Ideas I love to share when teaching about the color wheel …
- that color surrounds us – look around you, what colors do you see?
- that color inspires us – what color is your favorite? what color makes you smile?
- that color is a way to express yourself- what color clothing are you wearing?, what color is your bedroom? What color is your favorite stuffed animal or toy?
- that color expresses feelings and moods- what color do yo feel when you are happy or sad or angry?
- that color represents symbols – like the red, white and blue flag!
- that color can represent temperature like white blue crystals of ice!
- that color can represent things in the natural environment but like all colors can change in different types of light – like the sky! So color can represent time!

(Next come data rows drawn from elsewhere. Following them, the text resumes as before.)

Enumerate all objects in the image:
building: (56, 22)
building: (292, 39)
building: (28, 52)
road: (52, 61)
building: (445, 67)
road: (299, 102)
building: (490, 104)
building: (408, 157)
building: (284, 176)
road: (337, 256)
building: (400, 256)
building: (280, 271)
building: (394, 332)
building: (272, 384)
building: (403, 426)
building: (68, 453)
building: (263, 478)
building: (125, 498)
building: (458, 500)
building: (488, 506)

- that color can be used to define quality of foods and be so delicious to the eyes, it can make our mouths water!
Unfortunately, many of my students haven’t been given an opportunity to really think about color.
Questions like: how was this color made? or how does this color classroom influence us? are simply not being asked enough. This was evident as not one student in one class was able to complete a basic color wheel. Students were all in elementary school of different grade levels but no one knew neutral colors, primary colors, secondary colors, adjacent colors, complementary colors, warm or cool colors. Only two of my new students knew basic color-mixing of how to make green.
It’s very common for my students to want to put pink in the color wheel.
It felt like they had been cheated out of the free and very basic awareness of the joy of understanding and observing of color.
Color wheel Pre and posttests:
A simple pretest is very helpful in getting an understanding of what students know or don’t know about the color wheel. I have students draw a circle and then create an x inside of it and then split the x in half horizontally creating six equal size “pizza slice” shaped spaces. In each they put their colors in as students often describe rainbow order starting with red.
We write the primary colors red, yellow and blue skipping a space between them and then I demonstrate color mixing and students write the secondary colors. For students who cant write or spell this can be a game to learn these words. However for those really struggling for the first go around we can use crayons to color in the shapes. This assignment can be repeated by students using paint and even more fun a third time for review by using model magic clay.
Color Mixing and Math using clay:
We can teach color mixing of the secondary and tertiary colors using clay. We can also explore tints and shades by mixing colors of clay with different amounts of black or white clay. By cutting clay into 4 equal parts, students also learn fractions and percentages. Students become inherently excited to make more complex fractions in an effort to invent a new color and discover the math behind it so they can repeat the equation. Yes, I say teaching the color wheel can be a grand adventure in learning!